Le gendarme britannique de la concurrence a accordé aux éditeurs le droit d'empêcher Google d'utiliser leur contenu pour entraîner des modèles d'IA, une première exigence de ce type imposée par un régulateur.
L'Autorité britannique de la concurrence et des marchés (CMA) a imposé mercredi des exigences de conduite aux services de recherche de Google, donnant aux éditeurs le droit de refuser l'entraînement des modèles d'IA du géant technologique américain.
« Ces exigences offrent aux éditeurs davantage de contrôle et un pouvoir de négociation renforcé sur l'utilisation de leur contenu, tout en garantissant un accord équitable », a déclaré Sarah Cardell, directrice générale de la CMA, dans un communiqué.
Google représente plus de 90 % des requêtes de recherche au Royaume-Uni, a indiqué le régulateur. L'entreprise doit également veiller à ce que le contenu des éditeurs et des organisations de presse soit correctement attribué dans les résultats de recherche générés par l'IA, en utilisant des liens clairs. Ces exigences s'inscrivent dans le cadre du régime britannique de concurrence sur les marchés numériques, qui confère à la CMA le pouvoir d'établir des règles de conduite contraignantes pour les entreprises ayant un statut de marché stratégique.
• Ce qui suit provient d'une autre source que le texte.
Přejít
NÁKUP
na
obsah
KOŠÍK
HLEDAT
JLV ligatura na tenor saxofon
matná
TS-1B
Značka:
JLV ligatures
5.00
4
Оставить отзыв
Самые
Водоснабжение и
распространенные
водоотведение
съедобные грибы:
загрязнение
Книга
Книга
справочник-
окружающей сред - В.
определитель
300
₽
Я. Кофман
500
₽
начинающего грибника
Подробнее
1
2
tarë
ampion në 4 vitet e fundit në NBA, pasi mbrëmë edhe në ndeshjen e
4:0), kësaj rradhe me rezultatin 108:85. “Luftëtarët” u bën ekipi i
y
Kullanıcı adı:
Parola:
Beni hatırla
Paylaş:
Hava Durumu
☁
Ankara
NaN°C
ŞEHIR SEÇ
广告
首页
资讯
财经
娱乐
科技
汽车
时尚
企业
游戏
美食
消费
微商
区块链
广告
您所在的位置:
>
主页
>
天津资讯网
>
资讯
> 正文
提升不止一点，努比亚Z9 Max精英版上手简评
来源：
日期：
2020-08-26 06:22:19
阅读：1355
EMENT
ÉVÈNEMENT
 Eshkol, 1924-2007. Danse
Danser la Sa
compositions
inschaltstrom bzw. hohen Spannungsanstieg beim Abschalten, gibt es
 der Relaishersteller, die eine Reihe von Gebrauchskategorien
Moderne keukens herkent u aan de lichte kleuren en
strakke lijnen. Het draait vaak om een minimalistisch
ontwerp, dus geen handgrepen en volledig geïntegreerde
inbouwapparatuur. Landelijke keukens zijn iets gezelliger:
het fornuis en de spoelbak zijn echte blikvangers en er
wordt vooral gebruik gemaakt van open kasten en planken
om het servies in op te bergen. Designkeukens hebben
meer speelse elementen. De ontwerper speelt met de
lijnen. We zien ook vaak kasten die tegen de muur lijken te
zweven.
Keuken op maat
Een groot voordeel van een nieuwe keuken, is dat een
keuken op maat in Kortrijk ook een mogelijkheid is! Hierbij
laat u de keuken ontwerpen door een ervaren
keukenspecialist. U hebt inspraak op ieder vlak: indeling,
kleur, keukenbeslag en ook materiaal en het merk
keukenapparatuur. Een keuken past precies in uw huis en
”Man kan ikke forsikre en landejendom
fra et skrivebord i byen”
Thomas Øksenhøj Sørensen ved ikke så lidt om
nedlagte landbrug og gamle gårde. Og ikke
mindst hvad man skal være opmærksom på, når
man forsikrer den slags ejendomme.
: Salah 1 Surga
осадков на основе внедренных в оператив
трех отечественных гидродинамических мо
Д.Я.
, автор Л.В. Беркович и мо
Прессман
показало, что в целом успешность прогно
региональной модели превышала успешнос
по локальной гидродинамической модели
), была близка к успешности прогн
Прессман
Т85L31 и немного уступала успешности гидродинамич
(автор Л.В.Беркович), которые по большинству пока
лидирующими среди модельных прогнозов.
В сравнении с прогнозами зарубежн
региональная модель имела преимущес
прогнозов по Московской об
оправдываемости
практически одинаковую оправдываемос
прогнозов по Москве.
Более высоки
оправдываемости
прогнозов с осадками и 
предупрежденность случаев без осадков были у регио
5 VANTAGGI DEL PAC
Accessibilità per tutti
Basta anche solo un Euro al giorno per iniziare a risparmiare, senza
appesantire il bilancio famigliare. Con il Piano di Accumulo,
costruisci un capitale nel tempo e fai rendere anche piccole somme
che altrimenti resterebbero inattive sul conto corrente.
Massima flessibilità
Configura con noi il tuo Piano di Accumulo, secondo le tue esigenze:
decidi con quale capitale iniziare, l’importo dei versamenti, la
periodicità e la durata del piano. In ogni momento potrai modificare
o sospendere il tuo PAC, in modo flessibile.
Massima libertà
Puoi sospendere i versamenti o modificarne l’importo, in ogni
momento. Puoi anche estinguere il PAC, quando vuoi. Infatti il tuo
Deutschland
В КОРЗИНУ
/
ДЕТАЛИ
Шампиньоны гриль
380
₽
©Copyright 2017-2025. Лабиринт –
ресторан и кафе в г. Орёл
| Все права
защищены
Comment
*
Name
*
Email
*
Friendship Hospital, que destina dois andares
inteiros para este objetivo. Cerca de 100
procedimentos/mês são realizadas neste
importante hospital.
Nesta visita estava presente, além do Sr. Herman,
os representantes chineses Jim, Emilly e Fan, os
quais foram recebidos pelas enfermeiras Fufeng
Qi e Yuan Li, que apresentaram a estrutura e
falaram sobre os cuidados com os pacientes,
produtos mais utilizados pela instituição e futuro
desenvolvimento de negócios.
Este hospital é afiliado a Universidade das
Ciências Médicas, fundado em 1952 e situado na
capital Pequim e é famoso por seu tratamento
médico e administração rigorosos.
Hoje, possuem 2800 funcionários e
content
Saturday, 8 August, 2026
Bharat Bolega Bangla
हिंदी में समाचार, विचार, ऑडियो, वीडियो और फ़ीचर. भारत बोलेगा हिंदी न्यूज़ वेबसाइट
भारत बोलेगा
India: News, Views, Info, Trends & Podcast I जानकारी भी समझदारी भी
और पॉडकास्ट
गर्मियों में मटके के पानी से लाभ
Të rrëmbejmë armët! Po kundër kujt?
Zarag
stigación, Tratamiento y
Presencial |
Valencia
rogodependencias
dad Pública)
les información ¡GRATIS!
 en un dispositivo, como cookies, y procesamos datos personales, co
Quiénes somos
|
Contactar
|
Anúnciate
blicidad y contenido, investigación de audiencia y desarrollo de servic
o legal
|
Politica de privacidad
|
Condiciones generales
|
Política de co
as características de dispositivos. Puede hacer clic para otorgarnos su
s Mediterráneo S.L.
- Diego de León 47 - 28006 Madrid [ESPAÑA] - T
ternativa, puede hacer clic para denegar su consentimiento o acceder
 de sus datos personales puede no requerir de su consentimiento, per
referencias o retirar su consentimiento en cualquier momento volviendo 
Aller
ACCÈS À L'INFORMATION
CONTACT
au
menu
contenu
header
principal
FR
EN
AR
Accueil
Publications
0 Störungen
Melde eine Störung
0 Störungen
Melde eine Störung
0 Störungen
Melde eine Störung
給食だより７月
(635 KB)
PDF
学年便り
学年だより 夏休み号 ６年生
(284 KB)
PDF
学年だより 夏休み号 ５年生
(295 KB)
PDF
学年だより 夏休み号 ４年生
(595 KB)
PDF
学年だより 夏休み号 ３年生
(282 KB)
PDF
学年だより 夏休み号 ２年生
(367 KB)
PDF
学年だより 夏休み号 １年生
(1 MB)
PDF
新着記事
Les règles ciblent l'intersection entre la domination de la recherche et l'IA générative, où la capacité de Google à entraîner des modèles sur le contenu des éditeurs sans compensation est devenue un point de tension. En mars, Google a déclaré développer de nouveaux contrôles de recherche pour répondre aux préoccupations britanniques en matière de concurrence, mais la CMA a affirmé que ses exigences sont conçues pour répondre à ce que Google fait actuellement et à l'avenir.
La vague réglementaire s'intensifie
L'action britannique s'ajoute à une campagne réglementaire croissante contre le moteur de recherche de Google. Le ministère américain de la Justice a engagé une action antitrust concernant les accords de distribution de recherche de Google, tandis que la loi européenne sur les marchés numériques (DMA) impose des obligations sur les pratiques de recherche et de publicité de l'entreprise. La décision de la CMA est la première à exiger explicitement une option de retrait de l'entraînement à l'IA dans le cadre des mesures correctives en matière de concurrence dans la recherche.
Pour les éditeurs, la disposition de retrait répond à un grief central : que Google extrait de la valeur de leur contenu pour entraîner des modèles d'IA qui pourraient éventuellement remplacer le trafic de recherche traditionnel. L'exigence de liens d'attribution clairs dans les résultats générés par l'IA vise à préserver le trafic de renvoi, une source de revenus clé pour les organisations de presse qui ont vu leurs visites issues de la recherche diminuer alors que Google déploie AI Overviews et d'autres fonctionnalités génératives.
Google n'a pas immédiatement répondu à une demande de commentaire en dehors des heures de bureau. L'entreprise a précédemment fait valoir que ses fonctionnalités d'IA améliorent l'expérience de recherche et qu'elle fournit déjà des outils permettant aux éditeurs de gérer la manière dont leur contenu apparaît dans les résultats de recherche.
La CMA a indiqué qu'elle surveillera la conformité et pourra imposer des amendes si Google ne respecte pas les exigences. L'unité des marchés numériques du régulateur, créée dans le cadre des nouveaux pouvoirs de concurrence entrés en vigueur cette année, a signalé son intention de jouer un rôle actif dans la surveillance du comportement des géants de la technologie sur le marché britannique. La prochaine étape sera la réponse formelle de Google aux exigences de conduite, que la CMA attend dans un délai déterminé.